• QUOTED PASSAGE:
Bifurcating the sample
The bifurcate option allows you to bifurcate a sample into two groups based on a 1/0 indicator variable and tabulate side-by-side descriptive statistics for each group. In addition, bioptions (options that are only allowed if the bifurcate option is specified) allow you to test for mean and median differences across groups and change the appearance of the table. Finally, when testing mean or median differences, sigoptions allow you to control how statistical significance is reported.
All options introduced in prior sections work as previously discussed with the bifurcate option (e.g., the stats option can still be used as before to change the statistics tabulated and the order in which they are tabulated). Therefore, I only discuss bifurcate, bioptions, and sigoptions in this section. In addition, all sigoptions work the same for testmean and testmedian. Therefore, I only use testmean in many examples.
Before doing examples, let's reload auto.dta since you may have changed it in the last example. You can do this by typing the following two commands in Stata:
clear
sysuse auto
Now let's start with a side-by-side statistics table using dtabxl's default settings. We can create this table using a 1/0 indicator in auto.dta named foreign. This variable equals one for cars manufactured by non-US companies and zero for cars manufactured by US companies. You can use this variable with the bifurcate option as follows:
dtabxl price weight mpg using "Auto", bifurcate(foreign) replace
This code replaces the Descriptives sheet in Auto.xlsx with a new table comparing default statistics separately for the subsample where foreign = 1 (on the left side) vs. foreign = 0 (on the right side). However, if the focus were US cars, it may be better to have foreign = 0 (US cars) on the left. Given there are five statistics on each side, you may also want an extra column between US and non-US to make the table easier to look at. These changes can be achieved with switch and extrabicols as follows:
dtabxl price weight mpg using "Auto", bifurcate(foreign) switch extrabicols(1) replace
If you open Auto.xlsx after running this code, the new table should look like this:
Column H is the extra column produced by extrabicols. You can add more extra columns between the statistics by replacing the one in parenthesis with any other integer from one and 10 (e.g., extrabicols(2) would start statistics for foreign = 1 in column J, leaving columns H and I blank).
If you compare the two groups, you'll see differences in sample means and medians suggesting foreign cars cost more, weigh less, and are more fuel efficient. A natural question is whether these differences are statistically significant. To find out, try the testmean and testmedian bioptions as follows:
dtabxl price weight mpg using "Auto", bifurcate(foreign) switch extrabicols(1) testmean testmedian replace
You can verify that statistical significance is correctly reported in the resultant table using the following code:
ttest price, by(foreign)

• DATA SECTION:
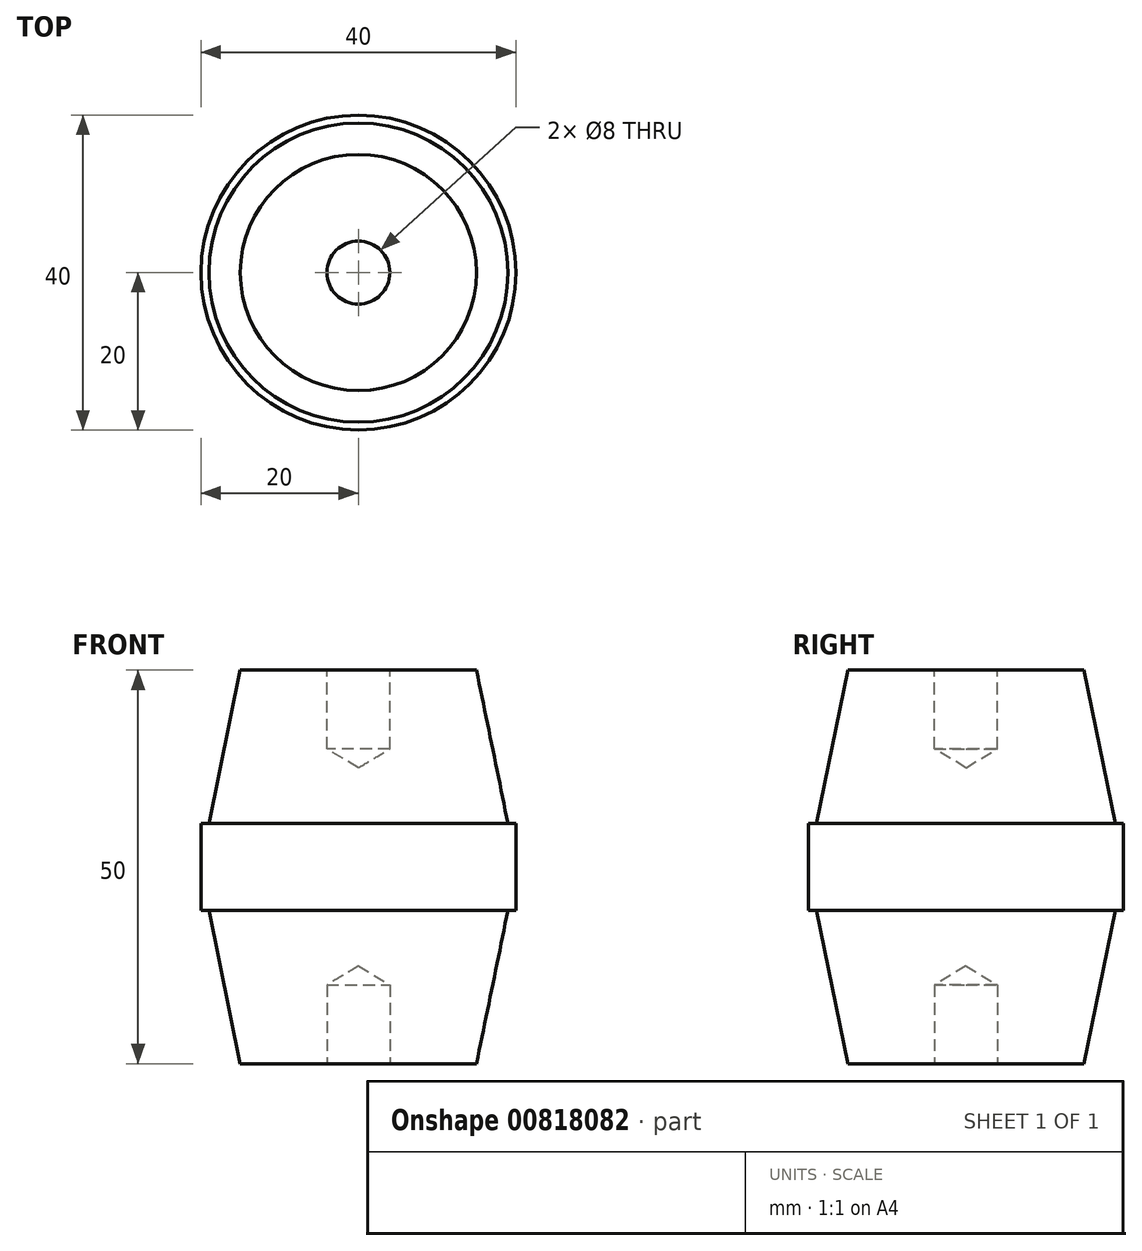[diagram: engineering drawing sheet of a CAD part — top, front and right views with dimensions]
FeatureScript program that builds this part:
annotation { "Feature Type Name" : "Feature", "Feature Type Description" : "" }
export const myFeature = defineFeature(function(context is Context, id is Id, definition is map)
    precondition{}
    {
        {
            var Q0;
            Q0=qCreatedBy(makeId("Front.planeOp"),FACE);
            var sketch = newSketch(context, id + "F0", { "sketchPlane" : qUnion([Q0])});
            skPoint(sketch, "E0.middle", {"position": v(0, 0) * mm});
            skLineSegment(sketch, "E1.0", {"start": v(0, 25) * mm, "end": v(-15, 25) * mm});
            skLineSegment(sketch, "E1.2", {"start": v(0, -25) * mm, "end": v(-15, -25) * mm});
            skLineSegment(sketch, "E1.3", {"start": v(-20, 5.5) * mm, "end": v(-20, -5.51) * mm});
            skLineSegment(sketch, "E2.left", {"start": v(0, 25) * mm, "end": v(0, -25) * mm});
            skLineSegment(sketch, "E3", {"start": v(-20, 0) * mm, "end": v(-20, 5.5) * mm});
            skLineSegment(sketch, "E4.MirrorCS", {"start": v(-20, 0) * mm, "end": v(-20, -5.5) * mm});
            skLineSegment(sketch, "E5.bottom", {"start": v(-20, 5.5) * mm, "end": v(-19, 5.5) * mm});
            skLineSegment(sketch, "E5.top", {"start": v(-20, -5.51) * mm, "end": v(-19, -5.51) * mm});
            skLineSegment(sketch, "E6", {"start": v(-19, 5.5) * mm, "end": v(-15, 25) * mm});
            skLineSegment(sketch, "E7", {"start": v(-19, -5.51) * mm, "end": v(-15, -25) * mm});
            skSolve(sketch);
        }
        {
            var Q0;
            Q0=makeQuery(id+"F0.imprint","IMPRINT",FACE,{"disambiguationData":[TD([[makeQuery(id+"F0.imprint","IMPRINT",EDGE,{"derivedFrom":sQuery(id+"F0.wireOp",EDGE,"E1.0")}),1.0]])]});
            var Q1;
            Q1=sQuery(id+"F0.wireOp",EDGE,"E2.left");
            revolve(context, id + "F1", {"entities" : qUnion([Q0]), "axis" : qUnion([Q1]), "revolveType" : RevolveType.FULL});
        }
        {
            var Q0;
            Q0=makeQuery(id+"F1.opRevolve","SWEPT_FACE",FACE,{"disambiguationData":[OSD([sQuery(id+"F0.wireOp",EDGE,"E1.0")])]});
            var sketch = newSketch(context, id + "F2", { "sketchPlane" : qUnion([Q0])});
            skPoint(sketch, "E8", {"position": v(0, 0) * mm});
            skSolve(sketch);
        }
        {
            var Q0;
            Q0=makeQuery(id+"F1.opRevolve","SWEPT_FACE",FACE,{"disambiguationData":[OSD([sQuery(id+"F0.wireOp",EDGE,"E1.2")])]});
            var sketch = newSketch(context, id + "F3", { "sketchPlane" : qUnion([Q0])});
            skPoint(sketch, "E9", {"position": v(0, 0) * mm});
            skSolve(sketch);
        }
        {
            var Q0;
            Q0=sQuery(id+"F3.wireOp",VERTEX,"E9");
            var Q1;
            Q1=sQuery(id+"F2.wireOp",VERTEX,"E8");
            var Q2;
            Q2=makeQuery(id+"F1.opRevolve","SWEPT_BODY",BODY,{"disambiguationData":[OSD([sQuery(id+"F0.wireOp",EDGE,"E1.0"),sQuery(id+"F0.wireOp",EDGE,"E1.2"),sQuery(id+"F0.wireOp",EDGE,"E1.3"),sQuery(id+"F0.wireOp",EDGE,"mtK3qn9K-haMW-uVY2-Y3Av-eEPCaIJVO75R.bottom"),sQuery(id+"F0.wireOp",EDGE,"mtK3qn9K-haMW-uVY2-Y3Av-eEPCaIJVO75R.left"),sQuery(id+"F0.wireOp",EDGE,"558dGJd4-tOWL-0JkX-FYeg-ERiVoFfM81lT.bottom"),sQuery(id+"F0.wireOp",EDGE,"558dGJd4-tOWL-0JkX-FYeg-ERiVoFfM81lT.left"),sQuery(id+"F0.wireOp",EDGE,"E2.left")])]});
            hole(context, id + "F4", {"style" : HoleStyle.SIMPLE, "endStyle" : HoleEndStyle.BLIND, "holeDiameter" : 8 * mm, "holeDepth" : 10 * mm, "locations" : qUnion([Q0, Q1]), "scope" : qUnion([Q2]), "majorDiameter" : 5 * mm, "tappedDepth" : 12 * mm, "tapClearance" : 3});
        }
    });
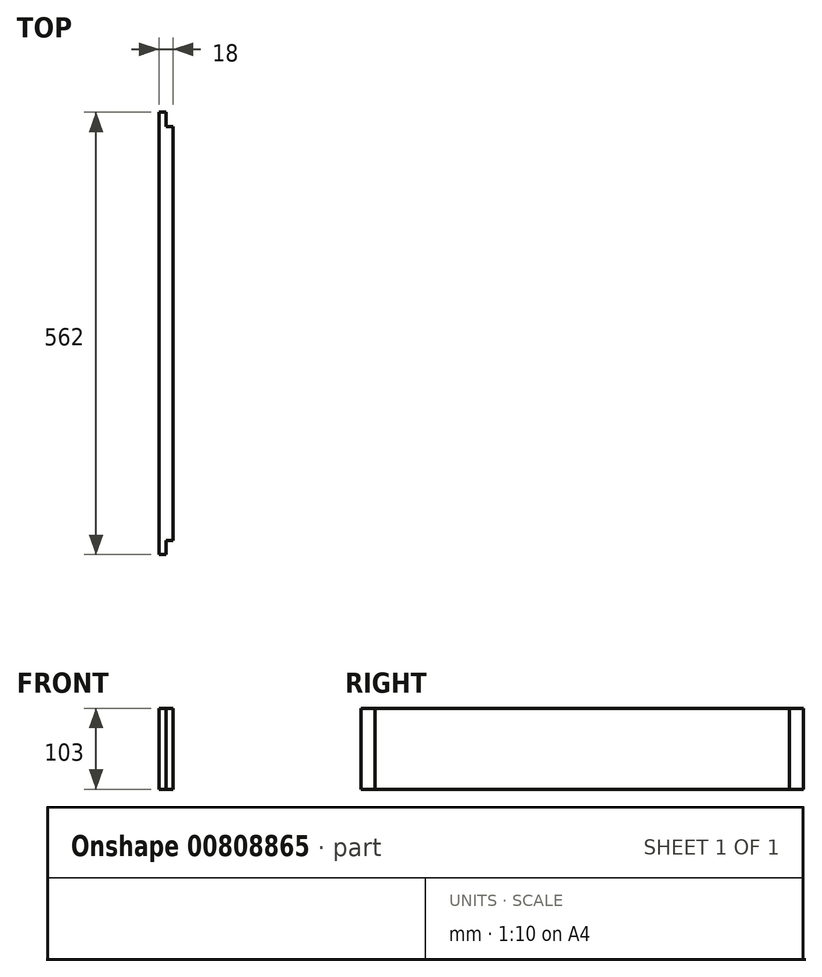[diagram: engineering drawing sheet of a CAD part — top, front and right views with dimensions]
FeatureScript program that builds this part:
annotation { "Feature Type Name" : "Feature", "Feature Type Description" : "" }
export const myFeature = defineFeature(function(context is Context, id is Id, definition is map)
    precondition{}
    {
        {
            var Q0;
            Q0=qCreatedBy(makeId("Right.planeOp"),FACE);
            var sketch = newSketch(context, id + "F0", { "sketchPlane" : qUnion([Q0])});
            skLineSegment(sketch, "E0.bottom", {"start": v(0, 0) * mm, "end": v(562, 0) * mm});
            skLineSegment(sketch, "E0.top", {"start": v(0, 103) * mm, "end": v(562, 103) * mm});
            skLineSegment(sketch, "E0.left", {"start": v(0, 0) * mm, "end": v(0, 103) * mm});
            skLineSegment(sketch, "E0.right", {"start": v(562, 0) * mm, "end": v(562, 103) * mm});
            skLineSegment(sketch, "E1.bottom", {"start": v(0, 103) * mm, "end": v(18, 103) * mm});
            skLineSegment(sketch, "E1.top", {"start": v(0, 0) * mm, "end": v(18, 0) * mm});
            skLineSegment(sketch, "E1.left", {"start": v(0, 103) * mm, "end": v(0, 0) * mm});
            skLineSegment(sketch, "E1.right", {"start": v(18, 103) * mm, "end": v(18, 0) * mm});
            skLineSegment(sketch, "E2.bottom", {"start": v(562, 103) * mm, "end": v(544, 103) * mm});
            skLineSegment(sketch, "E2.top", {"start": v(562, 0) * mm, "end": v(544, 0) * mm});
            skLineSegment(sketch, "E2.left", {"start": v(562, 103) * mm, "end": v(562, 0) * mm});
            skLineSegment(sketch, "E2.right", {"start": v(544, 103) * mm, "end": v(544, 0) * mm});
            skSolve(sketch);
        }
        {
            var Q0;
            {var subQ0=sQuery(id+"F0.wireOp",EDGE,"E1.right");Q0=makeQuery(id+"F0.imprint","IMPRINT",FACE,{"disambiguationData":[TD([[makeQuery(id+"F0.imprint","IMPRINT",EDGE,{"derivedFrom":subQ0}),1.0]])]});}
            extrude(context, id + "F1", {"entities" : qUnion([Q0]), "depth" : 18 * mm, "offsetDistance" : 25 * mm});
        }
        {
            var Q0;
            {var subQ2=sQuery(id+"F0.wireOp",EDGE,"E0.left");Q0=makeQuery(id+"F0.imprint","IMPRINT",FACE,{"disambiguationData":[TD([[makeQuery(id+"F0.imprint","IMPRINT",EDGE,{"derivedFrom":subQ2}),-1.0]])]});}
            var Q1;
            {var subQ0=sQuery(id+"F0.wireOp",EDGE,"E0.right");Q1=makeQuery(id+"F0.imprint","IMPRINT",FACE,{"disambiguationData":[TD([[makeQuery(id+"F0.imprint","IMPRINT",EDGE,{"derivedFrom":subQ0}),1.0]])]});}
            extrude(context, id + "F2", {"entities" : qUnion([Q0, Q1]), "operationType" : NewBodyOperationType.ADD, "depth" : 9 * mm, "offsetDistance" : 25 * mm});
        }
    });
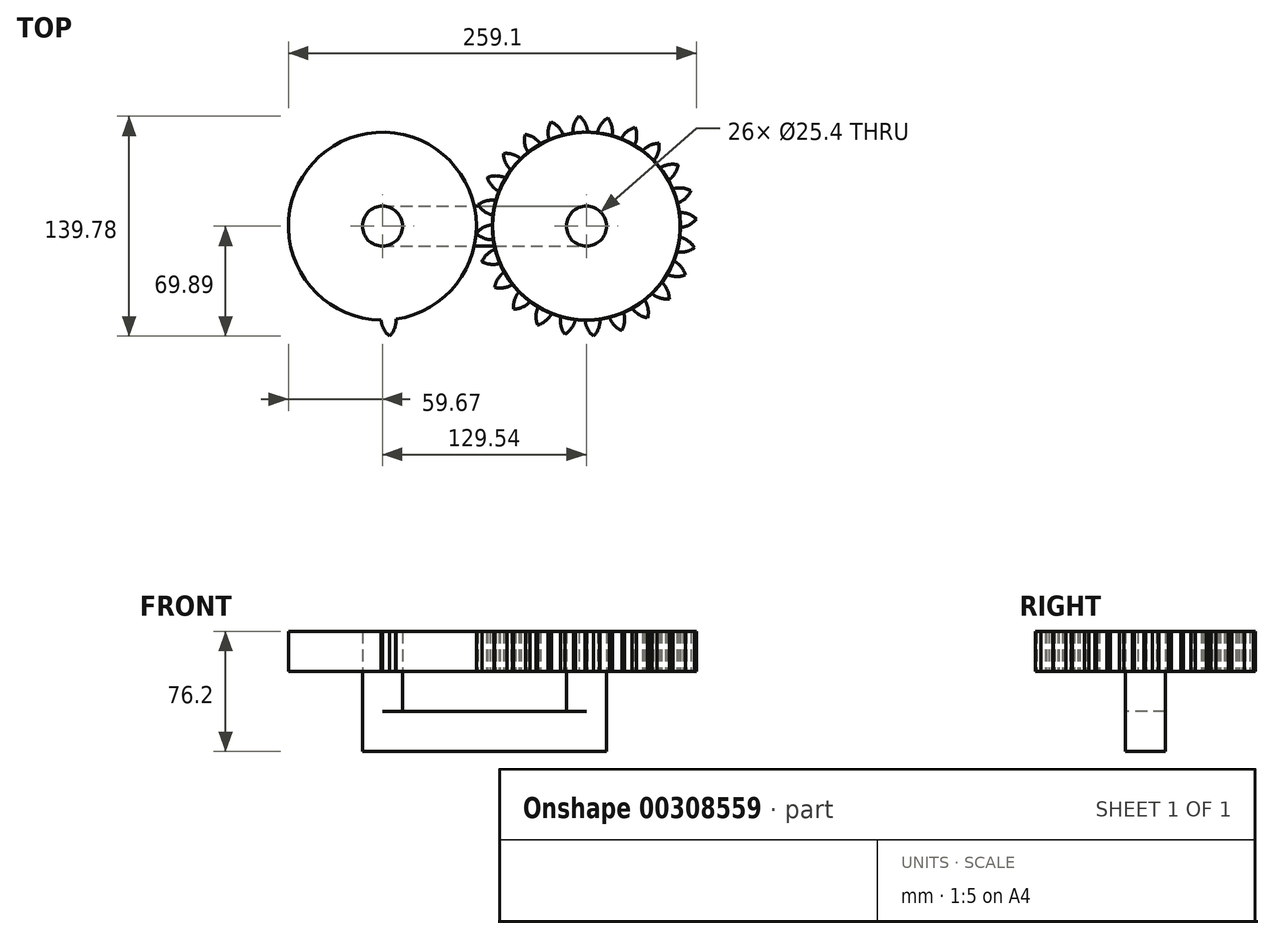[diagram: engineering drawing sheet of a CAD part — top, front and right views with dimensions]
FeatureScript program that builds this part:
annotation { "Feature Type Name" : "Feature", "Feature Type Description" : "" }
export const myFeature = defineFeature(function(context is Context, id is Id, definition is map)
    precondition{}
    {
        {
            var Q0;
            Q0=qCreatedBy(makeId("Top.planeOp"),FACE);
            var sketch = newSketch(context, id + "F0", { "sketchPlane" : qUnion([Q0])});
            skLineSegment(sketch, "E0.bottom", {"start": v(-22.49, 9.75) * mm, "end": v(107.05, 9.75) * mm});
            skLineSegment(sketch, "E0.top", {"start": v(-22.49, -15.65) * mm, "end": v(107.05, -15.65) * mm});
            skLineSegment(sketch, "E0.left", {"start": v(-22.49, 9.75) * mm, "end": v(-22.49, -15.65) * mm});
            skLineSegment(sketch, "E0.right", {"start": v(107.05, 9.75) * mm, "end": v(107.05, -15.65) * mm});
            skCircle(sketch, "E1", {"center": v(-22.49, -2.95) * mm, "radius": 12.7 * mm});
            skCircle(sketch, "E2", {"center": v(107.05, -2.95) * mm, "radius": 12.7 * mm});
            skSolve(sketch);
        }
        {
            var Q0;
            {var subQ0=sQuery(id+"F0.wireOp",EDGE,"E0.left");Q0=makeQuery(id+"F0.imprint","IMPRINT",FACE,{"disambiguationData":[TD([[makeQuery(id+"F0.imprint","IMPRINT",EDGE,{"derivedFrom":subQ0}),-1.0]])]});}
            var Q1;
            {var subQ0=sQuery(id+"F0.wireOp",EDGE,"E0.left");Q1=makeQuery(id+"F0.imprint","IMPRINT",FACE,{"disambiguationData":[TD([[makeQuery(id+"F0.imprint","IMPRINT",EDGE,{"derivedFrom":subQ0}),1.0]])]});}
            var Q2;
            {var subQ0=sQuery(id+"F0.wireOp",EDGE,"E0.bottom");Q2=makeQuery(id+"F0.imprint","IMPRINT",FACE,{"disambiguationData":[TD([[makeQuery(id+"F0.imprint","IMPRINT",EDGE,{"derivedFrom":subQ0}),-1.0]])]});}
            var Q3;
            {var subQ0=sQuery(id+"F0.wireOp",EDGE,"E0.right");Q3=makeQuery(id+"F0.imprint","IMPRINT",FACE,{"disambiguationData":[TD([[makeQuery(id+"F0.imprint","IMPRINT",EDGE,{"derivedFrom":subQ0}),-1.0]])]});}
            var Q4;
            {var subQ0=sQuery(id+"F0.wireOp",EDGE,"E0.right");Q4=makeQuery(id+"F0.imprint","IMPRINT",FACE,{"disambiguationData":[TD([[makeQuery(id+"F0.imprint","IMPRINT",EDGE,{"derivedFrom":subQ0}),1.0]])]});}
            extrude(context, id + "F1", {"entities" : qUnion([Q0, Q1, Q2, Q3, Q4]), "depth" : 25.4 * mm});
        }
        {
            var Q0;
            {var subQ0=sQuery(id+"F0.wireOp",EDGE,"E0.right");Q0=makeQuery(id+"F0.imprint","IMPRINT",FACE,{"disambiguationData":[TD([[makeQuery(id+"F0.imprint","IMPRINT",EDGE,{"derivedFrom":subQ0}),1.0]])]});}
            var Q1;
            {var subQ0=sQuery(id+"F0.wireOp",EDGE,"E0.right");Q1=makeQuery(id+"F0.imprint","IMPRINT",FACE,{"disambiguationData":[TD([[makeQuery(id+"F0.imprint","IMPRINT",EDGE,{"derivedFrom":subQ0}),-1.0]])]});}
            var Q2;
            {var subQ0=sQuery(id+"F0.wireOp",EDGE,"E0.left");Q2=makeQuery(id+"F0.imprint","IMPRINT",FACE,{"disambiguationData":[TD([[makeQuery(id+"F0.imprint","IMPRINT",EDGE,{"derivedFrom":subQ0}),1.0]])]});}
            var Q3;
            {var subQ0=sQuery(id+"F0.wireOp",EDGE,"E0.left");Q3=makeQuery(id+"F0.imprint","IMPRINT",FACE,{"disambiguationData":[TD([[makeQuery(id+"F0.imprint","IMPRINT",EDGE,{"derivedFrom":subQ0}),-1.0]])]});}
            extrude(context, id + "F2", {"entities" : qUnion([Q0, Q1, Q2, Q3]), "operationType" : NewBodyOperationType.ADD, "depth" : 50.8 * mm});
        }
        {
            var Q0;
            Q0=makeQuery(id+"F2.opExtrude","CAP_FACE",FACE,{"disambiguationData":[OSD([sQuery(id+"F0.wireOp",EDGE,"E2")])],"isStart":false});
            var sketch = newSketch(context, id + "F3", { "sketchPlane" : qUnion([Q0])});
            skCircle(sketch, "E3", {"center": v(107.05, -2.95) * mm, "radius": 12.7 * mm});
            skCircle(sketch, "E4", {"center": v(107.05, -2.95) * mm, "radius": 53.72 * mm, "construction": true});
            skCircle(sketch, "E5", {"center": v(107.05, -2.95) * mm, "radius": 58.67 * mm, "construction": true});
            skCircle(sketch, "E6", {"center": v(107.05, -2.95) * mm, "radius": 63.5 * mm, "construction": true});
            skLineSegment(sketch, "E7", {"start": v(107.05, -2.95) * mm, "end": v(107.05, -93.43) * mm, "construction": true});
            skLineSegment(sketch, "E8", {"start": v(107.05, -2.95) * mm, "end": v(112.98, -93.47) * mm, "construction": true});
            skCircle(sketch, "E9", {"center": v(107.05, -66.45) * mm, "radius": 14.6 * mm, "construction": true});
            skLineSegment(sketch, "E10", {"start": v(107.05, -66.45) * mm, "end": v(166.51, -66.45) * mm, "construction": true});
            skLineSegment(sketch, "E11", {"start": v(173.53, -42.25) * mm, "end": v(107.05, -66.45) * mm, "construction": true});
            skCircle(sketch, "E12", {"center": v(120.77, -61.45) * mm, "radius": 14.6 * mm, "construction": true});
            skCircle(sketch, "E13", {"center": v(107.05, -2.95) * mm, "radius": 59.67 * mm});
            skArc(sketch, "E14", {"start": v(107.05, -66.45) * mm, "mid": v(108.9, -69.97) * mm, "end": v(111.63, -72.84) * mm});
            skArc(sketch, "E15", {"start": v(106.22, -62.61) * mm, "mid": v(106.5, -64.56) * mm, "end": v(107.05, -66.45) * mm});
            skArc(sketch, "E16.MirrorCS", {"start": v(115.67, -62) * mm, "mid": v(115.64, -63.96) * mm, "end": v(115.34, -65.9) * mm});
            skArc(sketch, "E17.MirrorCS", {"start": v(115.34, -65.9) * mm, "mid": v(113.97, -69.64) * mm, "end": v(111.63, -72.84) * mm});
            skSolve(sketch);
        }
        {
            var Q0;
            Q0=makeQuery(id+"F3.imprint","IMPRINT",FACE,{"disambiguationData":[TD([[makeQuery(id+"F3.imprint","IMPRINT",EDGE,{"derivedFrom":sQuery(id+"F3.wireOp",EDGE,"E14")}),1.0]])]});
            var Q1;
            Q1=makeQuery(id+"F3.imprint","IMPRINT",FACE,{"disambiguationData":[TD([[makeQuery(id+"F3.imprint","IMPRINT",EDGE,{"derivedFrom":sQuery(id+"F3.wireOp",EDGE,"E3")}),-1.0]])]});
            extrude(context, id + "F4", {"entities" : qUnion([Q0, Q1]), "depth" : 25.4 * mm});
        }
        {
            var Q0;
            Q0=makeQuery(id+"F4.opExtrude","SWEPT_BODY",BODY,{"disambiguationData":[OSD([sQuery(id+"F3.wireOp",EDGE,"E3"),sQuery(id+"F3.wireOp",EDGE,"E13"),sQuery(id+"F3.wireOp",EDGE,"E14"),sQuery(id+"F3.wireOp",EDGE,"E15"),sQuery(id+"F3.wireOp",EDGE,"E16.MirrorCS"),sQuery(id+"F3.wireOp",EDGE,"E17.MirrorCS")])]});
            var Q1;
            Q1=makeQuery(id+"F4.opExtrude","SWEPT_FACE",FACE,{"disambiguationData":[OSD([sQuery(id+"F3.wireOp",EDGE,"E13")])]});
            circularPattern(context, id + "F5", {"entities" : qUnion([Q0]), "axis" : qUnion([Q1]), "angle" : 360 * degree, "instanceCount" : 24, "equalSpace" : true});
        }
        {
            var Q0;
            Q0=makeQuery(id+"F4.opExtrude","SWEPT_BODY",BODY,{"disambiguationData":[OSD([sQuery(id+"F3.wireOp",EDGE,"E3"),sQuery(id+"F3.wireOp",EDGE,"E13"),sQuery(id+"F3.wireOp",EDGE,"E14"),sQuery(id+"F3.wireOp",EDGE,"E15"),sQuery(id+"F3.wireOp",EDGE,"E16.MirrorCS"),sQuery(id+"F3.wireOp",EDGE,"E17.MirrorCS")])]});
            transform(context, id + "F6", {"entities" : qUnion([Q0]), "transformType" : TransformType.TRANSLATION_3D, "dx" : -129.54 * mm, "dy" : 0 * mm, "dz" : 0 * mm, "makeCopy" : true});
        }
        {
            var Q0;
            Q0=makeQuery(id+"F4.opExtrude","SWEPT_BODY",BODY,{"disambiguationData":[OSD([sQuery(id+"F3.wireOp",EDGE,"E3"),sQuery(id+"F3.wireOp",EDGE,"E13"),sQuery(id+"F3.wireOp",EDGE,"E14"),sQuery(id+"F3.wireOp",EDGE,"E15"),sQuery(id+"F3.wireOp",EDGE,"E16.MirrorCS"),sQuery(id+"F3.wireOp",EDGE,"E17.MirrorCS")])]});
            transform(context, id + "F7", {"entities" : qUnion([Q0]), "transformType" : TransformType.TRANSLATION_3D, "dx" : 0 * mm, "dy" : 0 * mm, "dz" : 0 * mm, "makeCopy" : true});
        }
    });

• WRITTEN TASK: Retype the stretch of the passage on bifurcating the sample from "If you compare" through "ttest price, by(foreign)", word for word.

• ANSWER:
If you compare the two groups, you'll see differences in sample means and medians suggesting foreign cars cost more, weigh less, and are more fuel efficient. A natural question is whether these differences are statistically significant. To find out, try the testmean and testmedian bioptions as follows:
dtabxl price weight mpg using "Auto", bifurcate(foreign) switch extrabicols(1) testmean testmedian replace
You can verify that statistical significance is correctly reported in the resultant table using the following code:
ttest price, by(foreign)